┌─ Data for review
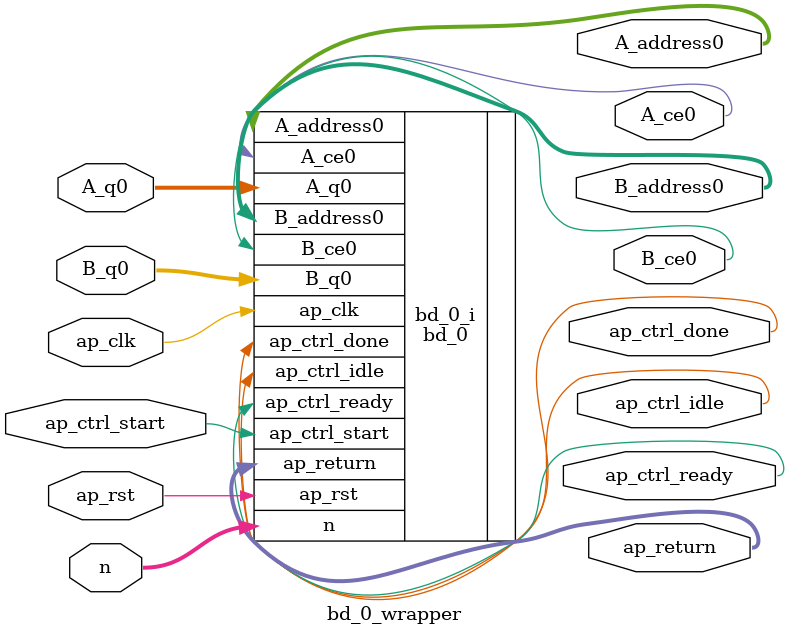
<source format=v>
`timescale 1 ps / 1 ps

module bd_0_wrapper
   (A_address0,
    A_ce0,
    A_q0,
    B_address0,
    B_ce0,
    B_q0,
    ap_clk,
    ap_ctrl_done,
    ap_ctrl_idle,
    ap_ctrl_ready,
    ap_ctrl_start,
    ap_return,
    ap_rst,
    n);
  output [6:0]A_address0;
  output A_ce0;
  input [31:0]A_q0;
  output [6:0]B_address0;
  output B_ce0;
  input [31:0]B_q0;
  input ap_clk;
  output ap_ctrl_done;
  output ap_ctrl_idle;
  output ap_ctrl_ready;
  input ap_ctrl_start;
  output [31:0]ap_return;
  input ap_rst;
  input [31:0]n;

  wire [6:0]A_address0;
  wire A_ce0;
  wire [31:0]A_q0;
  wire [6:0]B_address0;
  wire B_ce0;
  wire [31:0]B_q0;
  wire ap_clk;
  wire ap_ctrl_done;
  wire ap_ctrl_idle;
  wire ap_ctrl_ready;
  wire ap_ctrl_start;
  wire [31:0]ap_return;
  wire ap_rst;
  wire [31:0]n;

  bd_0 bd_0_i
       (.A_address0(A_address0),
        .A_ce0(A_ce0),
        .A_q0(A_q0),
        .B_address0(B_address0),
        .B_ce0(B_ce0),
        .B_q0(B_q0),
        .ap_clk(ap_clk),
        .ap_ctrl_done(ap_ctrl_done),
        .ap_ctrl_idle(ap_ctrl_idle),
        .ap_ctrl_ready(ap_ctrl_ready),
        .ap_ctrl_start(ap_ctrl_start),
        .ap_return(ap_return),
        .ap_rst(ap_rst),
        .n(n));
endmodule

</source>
└─
┌─ Data for review
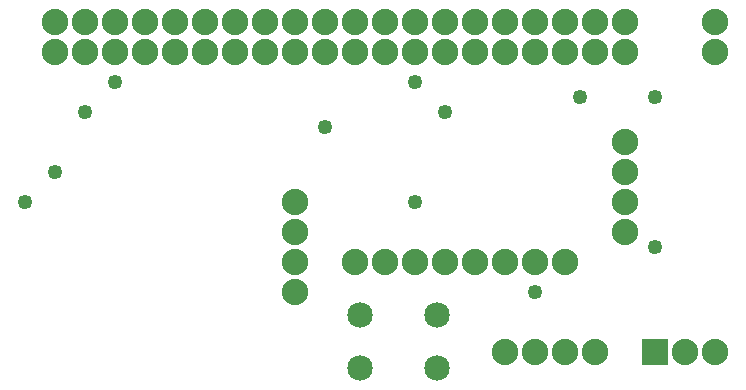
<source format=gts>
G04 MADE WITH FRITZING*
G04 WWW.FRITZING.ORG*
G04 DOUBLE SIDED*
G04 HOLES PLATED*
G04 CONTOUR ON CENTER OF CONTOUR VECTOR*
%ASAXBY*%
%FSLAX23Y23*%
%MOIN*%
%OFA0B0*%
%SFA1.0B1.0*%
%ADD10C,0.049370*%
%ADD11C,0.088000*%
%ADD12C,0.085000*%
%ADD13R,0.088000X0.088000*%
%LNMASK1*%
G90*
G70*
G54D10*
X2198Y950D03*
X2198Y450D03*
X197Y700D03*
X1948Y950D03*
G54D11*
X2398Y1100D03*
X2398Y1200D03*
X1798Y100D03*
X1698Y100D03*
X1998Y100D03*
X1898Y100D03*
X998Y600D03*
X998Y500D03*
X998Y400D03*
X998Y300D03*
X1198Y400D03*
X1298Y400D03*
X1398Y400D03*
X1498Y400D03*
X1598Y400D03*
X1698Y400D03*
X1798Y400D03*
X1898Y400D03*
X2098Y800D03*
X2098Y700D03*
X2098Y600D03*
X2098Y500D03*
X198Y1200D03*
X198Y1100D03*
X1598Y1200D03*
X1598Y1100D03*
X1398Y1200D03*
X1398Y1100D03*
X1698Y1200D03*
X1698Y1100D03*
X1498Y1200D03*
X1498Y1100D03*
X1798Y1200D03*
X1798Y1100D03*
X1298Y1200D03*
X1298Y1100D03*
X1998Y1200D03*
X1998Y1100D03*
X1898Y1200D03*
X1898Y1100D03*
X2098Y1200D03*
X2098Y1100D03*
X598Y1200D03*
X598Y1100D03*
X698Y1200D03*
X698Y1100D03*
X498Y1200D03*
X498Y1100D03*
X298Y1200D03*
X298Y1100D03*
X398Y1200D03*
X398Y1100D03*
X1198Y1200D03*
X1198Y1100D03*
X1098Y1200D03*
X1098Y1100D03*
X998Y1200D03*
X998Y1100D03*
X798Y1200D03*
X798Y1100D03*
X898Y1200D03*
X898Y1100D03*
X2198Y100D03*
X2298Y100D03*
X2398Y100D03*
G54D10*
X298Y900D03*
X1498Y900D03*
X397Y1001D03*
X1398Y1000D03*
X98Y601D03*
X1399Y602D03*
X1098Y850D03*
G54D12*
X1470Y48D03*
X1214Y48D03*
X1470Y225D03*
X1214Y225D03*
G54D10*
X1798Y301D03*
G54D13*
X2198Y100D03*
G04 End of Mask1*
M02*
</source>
└─
What is being asked
Search the records for the word "FRITZING" and copy every line where it occurs.

Solution to the problem
G04 MADE WITH FRITZING*
G04 WWW.FRITZING.ORG*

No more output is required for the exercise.